**REQUEST:**
In which lines of the data does the string "input" appear? Copy every one.

+ + + + + + +

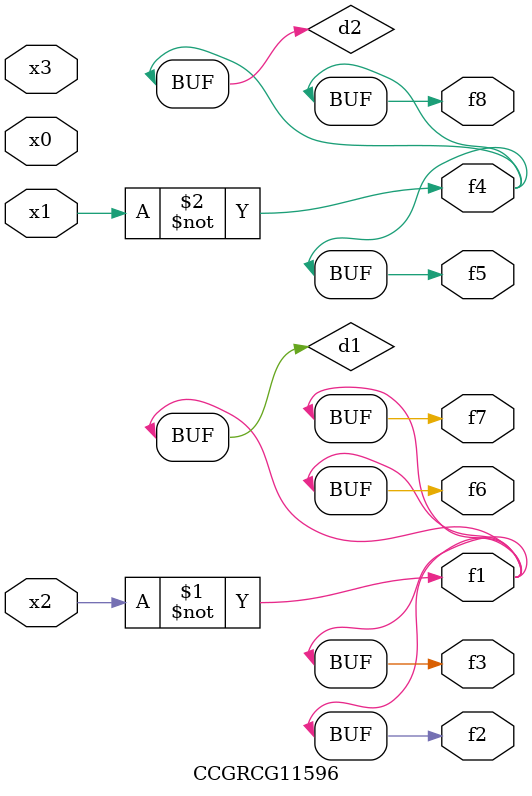
<source format=v>
module CCGRCG11596(
	input x0, x1, x2, x3,
	output f1, f2, f3, f4, f5, f6, f7, f8
);

	wire d1, d2;

	xnor (d1, x2);
	not (d2, x1);
	assign f1 = d1;
	assign f2 = d1;
	assign f3 = d1;
	assign f4 = d2;
	assign f5 = d2;
	assign f6 = d1;
	assign f7 = d1;
	assign f8 = d2;
endmodule

</source>
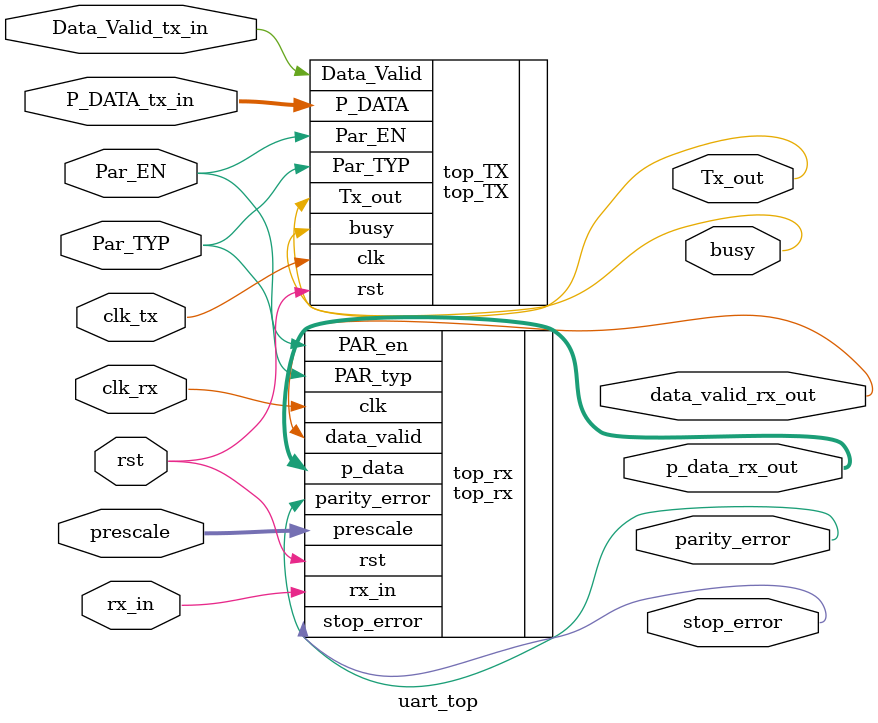
<source format=v>
module uart_top (
//tx
input wire [7:0] P_DATA_tx_in,
input wire 		 Data_Valid_tx_in,
input wire 		 clk_tx ,
output wire 	 Tx_out , busy	,

//rx
input	wire			rx_in  , clk_rx  ,
input   wire	[5:0]	prescale ,

output	wire	[7:0]	p_data_rx_out	,
output  wire			parity_error , stop_error , data_valid_rx_out ,

//commen
input wire 		 Par_EN , Par_TYP , rst
);

top_TX top_TX (
.P_DATA		(P_DATA_tx_in),
.Data_Valid	(Data_Valid_tx_in),
.Par_EN		(Par_EN),
.Par_TYP	(Par_TYP),
.clk		(clk_tx),
.rst		(rst),
.Tx_out		(Tx_out),
.busy		(busy)

);

top_rx top_rx (
.rx_in			(rx_in),
.PAR_en			(Par_EN) , 
.PAR_typ		(Par_TYP) , 
.clk			(clk_rx) , 
.rst			(rst) ,
.prescale		(prescale) ,
.p_data			(p_data_rx_out) ,
.parity_error 	(parity_error), 
.stop_error 	(stop_error), 
.data_valid		(data_valid_rx_out) 

);



endmodule
</source>
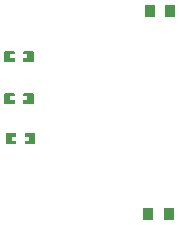
<source format=gtp>
G04 Layer: TopPasteMaskLayer*
G04 EasyEDA v6.5.15, 2022-10-07 13:48:07*
G04 7ec79526355f426bb91a475ea7be51f8,10*
G04 Gerber Generator version 0.2*
G04 Scale: 100 percent, Rotated: No, Reflected: No *
G04 Dimensions in millimeters *
G04 leading zeros omitted , absolute positions ,4 integer and 5 decimal *
%FSLAX45Y45*%
%MOMM*%

%ADD10R,0.8999X1.0000*%

%LPD*%
G36*
X1182522Y5518708D02*
G01*
X1177493Y5513679D01*
X1177493Y5490921D01*
X1214526Y5490921D01*
X1214526Y5457901D01*
X1177493Y5457901D01*
X1177493Y5433720D01*
X1182522Y5428691D01*
X1262481Y5428691D01*
X1267510Y5433720D01*
X1267510Y5513679D01*
X1262481Y5518708D01*
G37*
G36*
X1023518Y5518708D02*
G01*
X1018489Y5513679D01*
X1018489Y5433720D01*
X1023518Y5428691D01*
X1102512Y5428691D01*
X1107490Y5433720D01*
X1107490Y5457901D01*
X1069492Y5457901D01*
X1069492Y5490921D01*
X1107490Y5490921D01*
X1107490Y5513679D01*
X1102512Y5518708D01*
G37*
G36*
X1195222Y4820208D02*
G01*
X1190193Y4815179D01*
X1190193Y4792421D01*
X1227226Y4792421D01*
X1227226Y4759401D01*
X1190193Y4759401D01*
X1190193Y4735220D01*
X1195222Y4730191D01*
X1275181Y4730191D01*
X1280210Y4735220D01*
X1280210Y4815179D01*
X1275181Y4820208D01*
G37*
G36*
X1036218Y4820208D02*
G01*
X1031189Y4815179D01*
X1031189Y4735220D01*
X1036218Y4730191D01*
X1115212Y4730191D01*
X1120190Y4735220D01*
X1120190Y4759401D01*
X1082192Y4759401D01*
X1082192Y4792421D01*
X1120190Y4792421D01*
X1120190Y4815179D01*
X1115212Y4820208D01*
G37*
G36*
X1182522Y5163108D02*
G01*
X1177493Y5158079D01*
X1177493Y5135321D01*
X1214526Y5135321D01*
X1214526Y5102301D01*
X1177493Y5102301D01*
X1177493Y5078120D01*
X1182522Y5073091D01*
X1262481Y5073091D01*
X1267510Y5078120D01*
X1267510Y5158079D01*
X1262481Y5163108D01*
G37*
G36*
X1023518Y5163108D02*
G01*
X1018489Y5158079D01*
X1018489Y5078120D01*
X1023518Y5073091D01*
X1102512Y5073091D01*
X1107490Y5078120D01*
X1107490Y5102301D01*
X1069492Y5102301D01*
X1069492Y5135321D01*
X1107490Y5135321D01*
X1107490Y5158079D01*
X1102512Y5163108D01*
G37*
D10*
G01*
X2409096Y4140200D03*
G01*
X2239093Y4140200D03*
G01*
X2421796Y5854700D03*
G01*
X2251793Y5854700D03*
M02*

</source>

+ + + + + + +

**PROBLEM SOLUTION:**
	input x0, x1, x2, x3,
input wire [7:0] P_DATA_tx_in,
input wire 		 Data_Valid_tx_in,
input wire 		 clk_tx ,
input	wire			rx_in  , clk_rx  ,
input   wire	[5:0]	prescale ,
input wire 		 Par_EN , Par_TYP , rst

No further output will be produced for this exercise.